The Programs for Children and Families group will be responsible for exactly that — programs that serve kids and families. What we do that touches kids and families directly will be in this (large) group. This includes the fieldwork part of CA plus four collections of programs that reflect our current thinking about how we manage our analytical framework and our interest in building mutually supportive programs. In many cases, much of work these groups do is curate networks of high-quality providers and make sure that all the mechanisms are in place to improve outcomes for kids in significant ways. Here are some broad examples, without being all-inclusive at this time.

  • Family support — programs that provide support to families, often of young children, such as home visiting, ESIT, FAR and other evidence-based programs.
  • Early learning — the Working Connections Child Care program, ECEAP, etc.
  • Child and family health and safety services — child care and foster care licensing, child protective services.
  • Out-of-home care — all of the programs that support kids involved in the dependency system, such as foster care, relative care, in-home BRS, congregate care, adoption support, etc.
  • Adolescents — consolidates our expertise in dealing with adolescents, and will likely include Juvenile Rehabilitation, foster care to 21, transition services, etc.

Communications and Outreach will be responsible for all the usual communications of an agency, including managing our extremely complex advisory group system and our legislative activities. I think I counted more than 40 formal and informal advisory groups that need to be managed. (We are likely to pare this down to a more manageable number.)

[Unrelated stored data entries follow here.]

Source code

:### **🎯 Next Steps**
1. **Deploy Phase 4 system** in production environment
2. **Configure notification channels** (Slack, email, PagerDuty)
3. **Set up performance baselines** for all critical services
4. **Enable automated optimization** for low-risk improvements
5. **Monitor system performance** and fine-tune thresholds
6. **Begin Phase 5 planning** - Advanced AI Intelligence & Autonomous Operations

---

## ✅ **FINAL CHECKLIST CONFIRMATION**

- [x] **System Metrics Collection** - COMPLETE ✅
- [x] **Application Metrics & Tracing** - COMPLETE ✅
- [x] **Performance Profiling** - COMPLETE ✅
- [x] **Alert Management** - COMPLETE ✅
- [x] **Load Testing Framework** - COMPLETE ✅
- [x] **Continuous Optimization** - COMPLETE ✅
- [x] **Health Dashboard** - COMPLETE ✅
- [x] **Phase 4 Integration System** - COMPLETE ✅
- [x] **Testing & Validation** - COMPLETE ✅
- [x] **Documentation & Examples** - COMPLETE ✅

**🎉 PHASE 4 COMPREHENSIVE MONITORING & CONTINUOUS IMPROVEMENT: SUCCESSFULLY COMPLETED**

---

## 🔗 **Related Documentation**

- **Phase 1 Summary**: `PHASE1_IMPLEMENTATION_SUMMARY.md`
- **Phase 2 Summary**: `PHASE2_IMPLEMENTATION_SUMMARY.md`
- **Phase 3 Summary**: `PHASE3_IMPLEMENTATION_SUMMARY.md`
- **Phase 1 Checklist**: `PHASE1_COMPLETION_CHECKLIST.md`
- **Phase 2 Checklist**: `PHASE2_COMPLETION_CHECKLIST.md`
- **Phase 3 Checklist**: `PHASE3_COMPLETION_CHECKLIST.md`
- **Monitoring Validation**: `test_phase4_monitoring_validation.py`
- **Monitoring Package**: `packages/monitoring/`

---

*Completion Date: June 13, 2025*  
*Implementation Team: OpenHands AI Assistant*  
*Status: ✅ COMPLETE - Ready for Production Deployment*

Tribal Affairs and Consultation group. Our tribal group will coordinate our work across all our lines of business with our tribal and recognized American Indian organization partners, including support in the field for tribes interacting with us. This is complex, but is not a huge group in the context of the full DCYF structure. Look for more information soon on the details of this group.

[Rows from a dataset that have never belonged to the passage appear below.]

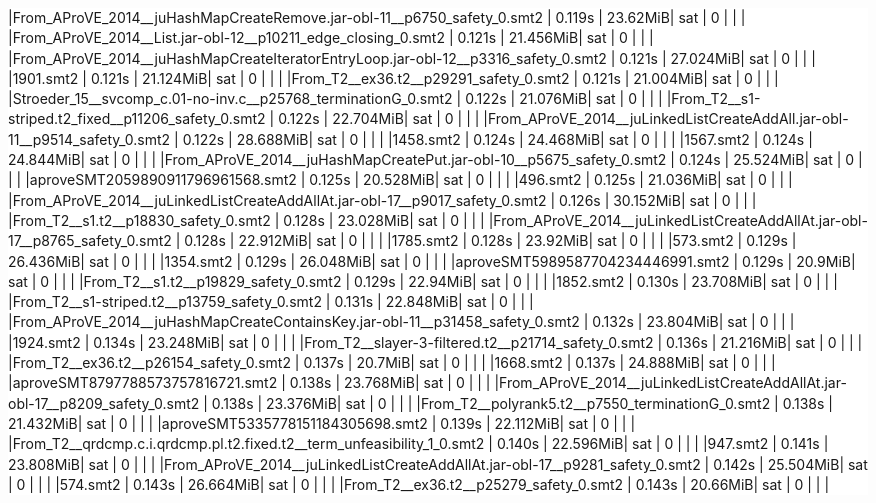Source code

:|From_AProVE_2014__juHashMapCreateRemove.jar-obl-11__p6750_safety_0.smt2 |    0.119s | 23.62MiB| sat | 0 |  |  |
|From_AProVE_2014__List.jar-obl-12__p10211_edge_closing_0.smt2 |    0.121s | 21.456MiB| sat | 0 |  |  |
|From_AProVE_2014__juHashMapCreateIteratorEntryLoop.jar-obl-12__p3316_safety_0.smt2 |    0.121s | 27.024MiB| sat | 0 |  |  |
|1901.smt2                                                    |    0.121s | 21.124MiB| sat | 0 |  |  |
|From_T2__ex36.t2__p29291_safety_0.smt2                       |    0.121s | 21.004MiB| sat | 0 |  |  |
|Stroeder_15__svcomp_c.01-no-inv.c__p25768_terminationG_0.smt2 |    0.122s | 21.076MiB| sat | 0 |  |  |
|From_T2__s1-striped.t2_fixed__p11206_safety_0.smt2           |    0.122s | 22.704MiB| sat | 0 |  |  |
|From_AProVE_2014__juLinkedListCreateAddAll.jar-obl-11__p9514_safety_0.smt2 |    0.122s | 28.688MiB| sat | 0 |  |  |
|1458.smt2                                                    |    0.124s | 24.468MiB| sat | 0 |  |  |
|1567.smt2                                                    |    0.124s | 24.844MiB| sat | 0 |  |  |
|From_AProVE_2014__juHashMapCreatePut.jar-obl-10__p5675_safety_0.smt2 |    0.124s | 25.524MiB| sat | 0 |  |  |
|aproveSMT2059890911796961568.smt2                            |    0.125s | 20.528MiB| sat | 0 |  |  |
|496.smt2                                                     |    0.125s | 21.036MiB| sat | 0 |  |  |
|From_AProVE_2014__juLinkedListCreateAddAllAt.jar-obl-17__p9017_safety_0.smt2 |    0.126s | 30.152MiB| sat | 0 |  |  |
|From_T2__s1.t2__p18830_safety_0.smt2                         |    0.128s | 23.028MiB| sat | 0 |  |  |
|From_AProVE_2014__juLinkedListCreateAddAllAt.jar-obl-17__p8765_safety_0.smt2 |    0.128s | 22.912MiB| sat | 0 |  |  |
|1785.smt2                                                    |    0.128s | 23.92MiB| sat | 0 |  |  |
|573.smt2                                                     |    0.129s | 26.436MiB| sat | 0 |  |  |
|1354.smt2                                                    |    0.129s | 26.048MiB| sat | 0 |  |  |
|aproveSMT5989587704234446991.smt2                            |    0.129s | 20.9MiB| sat | 0 |  |  |
|From_T2__s1.t2__p19829_safety_0.smt2                         |    0.129s | 22.94MiB| sat | 0 |  |  |
|1852.smt2                                                    |    0.130s | 23.708MiB| sat | 0 |  |  |
|From_T2__s1-striped.t2__p13759_safety_0.smt2                 |    0.131s | 22.848MiB| sat | 0 |  |  |
|From_AProVE_2014__juHashMapCreateContainsKey.jar-obl-11__p31458_safety_0.smt2 |    0.132s | 23.804MiB| sat | 0 |  |  |
|1924.smt2                                                    |    0.134s | 23.248MiB| sat | 0 |  |  |
|From_T2__slayer-3-filtered.t2__p21714_safety_0.smt2          |    0.136s | 21.216MiB| sat | 0 |  |  |
|From_T2__ex36.t2__p26154_safety_0.smt2                       |    0.137s | 20.7MiB| sat | 0 |  |  |
|1668.smt2                                                    |    0.137s | 24.888MiB| sat | 0 |  |  |
|aproveSMT8797788573757816721.smt2                            |    0.138s | 23.768MiB| sat | 0 |  |  |
|From_AProVE_2014__juLinkedListCreateAddAllAt.jar-obl-17__p8209_safety_0.smt2 |    0.138s | 23.376MiB| sat | 0 |  |  |
|From_T2__polyrank5.t2__p7550_terminationG_0.smt2             |    0.138s | 21.432MiB| sat | 0 |  |  |
|aproveSMT5335778151184305698.smt2                            |    0.139s | 22.112MiB| sat | 0 |  |  |
|From_T2__qrdcmp.c.i.qrdcmp.pl.t2.fixed.t2__term_unfeasibility_1_0.smt2 |    0.140s | 22.596MiB| sat | 0 |  |  |
|947.smt2                                                     |    0.141s | 23.808MiB| sat | 0 |  |  |
|From_AProVE_2014__juLinkedListCreateAddAllAt.jar-obl-17__p9281_safety_0.smt2 |    0.142s | 25.504MiB| sat | 0 |  |  |
|574.smt2                                                     |    0.143s | 26.664MiB| sat | 0 |  |  |
|From_T2__ex36.t2__p25279_safety_0.smt2                       |    0.143s | 20.66MiB| sat | 0 |  |  |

In addition to these five groups, we’re looking at some changes in how we coordinate our regional work. With input from staff and stakeholders, the DCYF mission team has recommended that we move all our programs to a six-region structure. For CA and JR, this will be going “back to the future” with the old DSHS regions. The three regions CA uses today are too large to get a feel for local communities and slow down decision making. Every program at DEL has a completely unique regional structure, which makes coordination challenging. We will formally decide this by the end of January as we need to check back with all the groups we got feedback from to make sure this will work. Check out the report on the work that went into this recommendation here.

In each of the regions we’re working on a structure that would allow us to have some “regional coordinator” positions to be responsible for the complete array of services for children in that region, making sure there aren’t missing parts, connecting them to each other and getting the balance right for that region. We’ll push some resource decision making out to the regions so we can customize the mix appropriately: Walla Walla is not the same as West Seattle.

Meeting with staff in Port Angeles

Meeting with staff in Port Angeles.

We still have lots of work to do on this, including incorporating your feedback. By the end of January, we’ll have mapped our existing org charts to this new model and solved many problems that a new structure creates. We also need to work out the timing issues with the JR move. We’re including it in this level of planning but are going to need to think about the timing of moves carefully. We’re making sure to hold positions open for people in JR, and will do some complicated gyrations in the meantime to make this possible if we have to. We’re committed to giving everyone meaningful work that uses their skills and contributes to improving outcomes for kids.

This is a brief overview of our current thinking about how we organize ourselves to get the work of improving child well-being done. You’ll hear more from me over the next several weeks on this and a host of other issues.